*** SUPPLIED DATA ***
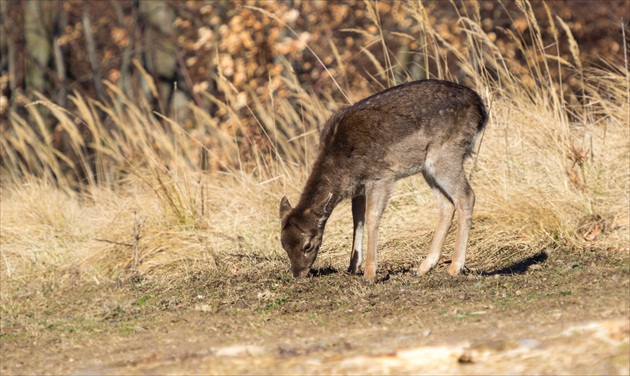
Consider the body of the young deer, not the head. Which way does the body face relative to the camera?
***
*** SUPPLIED DATA ***
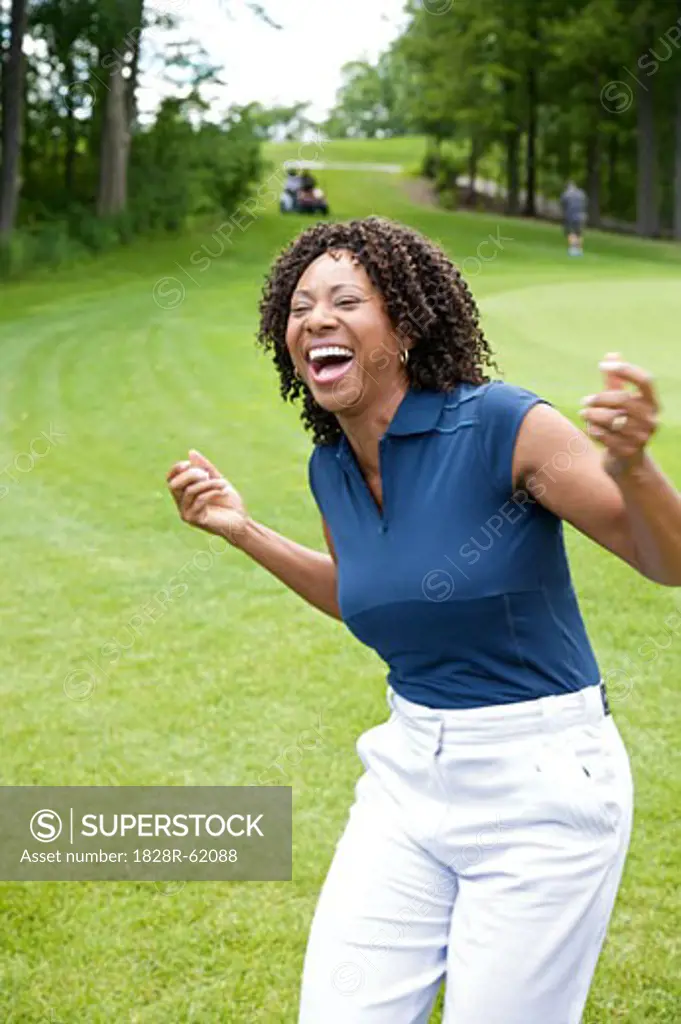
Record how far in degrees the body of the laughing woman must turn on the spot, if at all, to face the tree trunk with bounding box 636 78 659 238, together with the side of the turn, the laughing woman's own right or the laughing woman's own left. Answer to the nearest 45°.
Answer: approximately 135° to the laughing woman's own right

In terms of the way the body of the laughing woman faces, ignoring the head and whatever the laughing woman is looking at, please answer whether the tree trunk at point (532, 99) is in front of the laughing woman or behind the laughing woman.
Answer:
***
*** SUPPLIED DATA ***
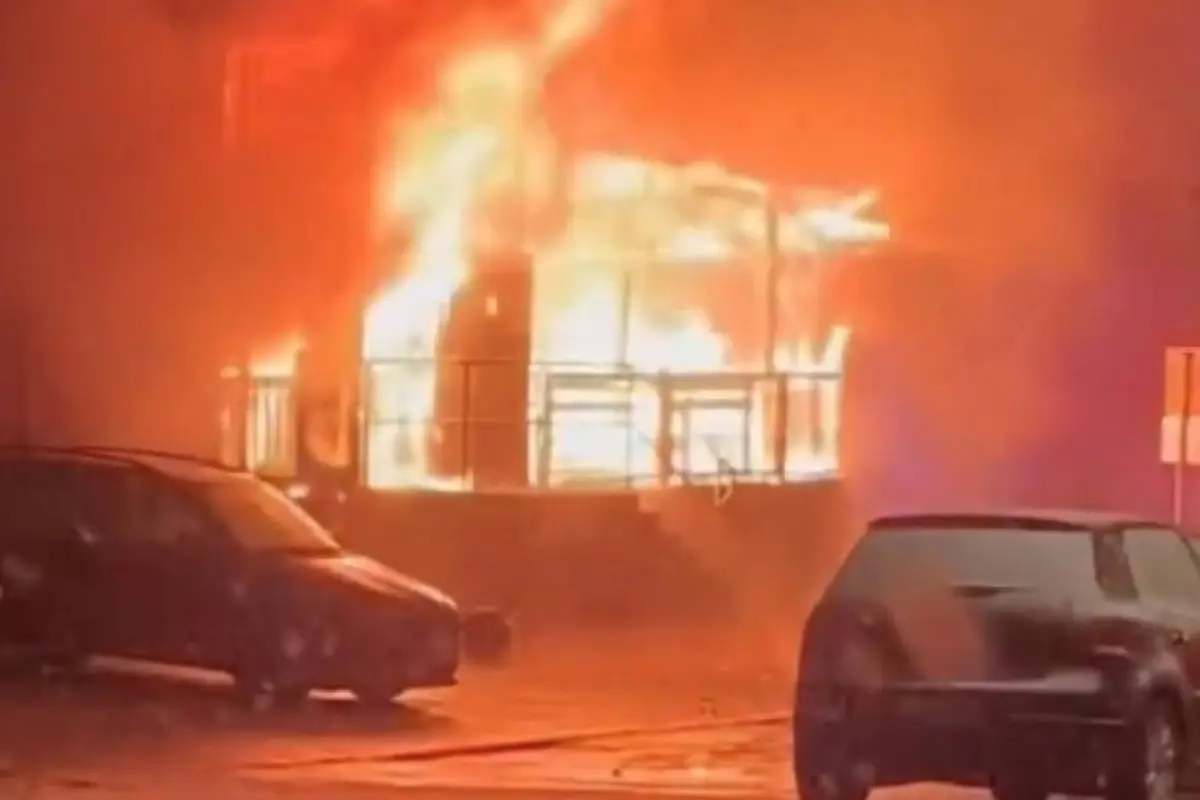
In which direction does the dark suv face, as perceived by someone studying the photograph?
***
Collect every row above that contains the word "body", copying each one in full. Case matters when matching.

Consider the body of the young deer, not the head. Which way does the body face relative to the camera?
Record how far in degrees the body of the laughing woman must turn on the spot, if at all, to face the tree trunk with bounding box 636 78 659 238, together with the side of the turn, the laughing woman's own right or the laughing woman's own left. Answer to the nearest 45°.
In terms of the way the body of the laughing woman faces, ignoring the head and whatever the laughing woman is looking at, please answer whether the tree trunk at point (532, 99) is in front of the laughing woman or behind the laughing woman.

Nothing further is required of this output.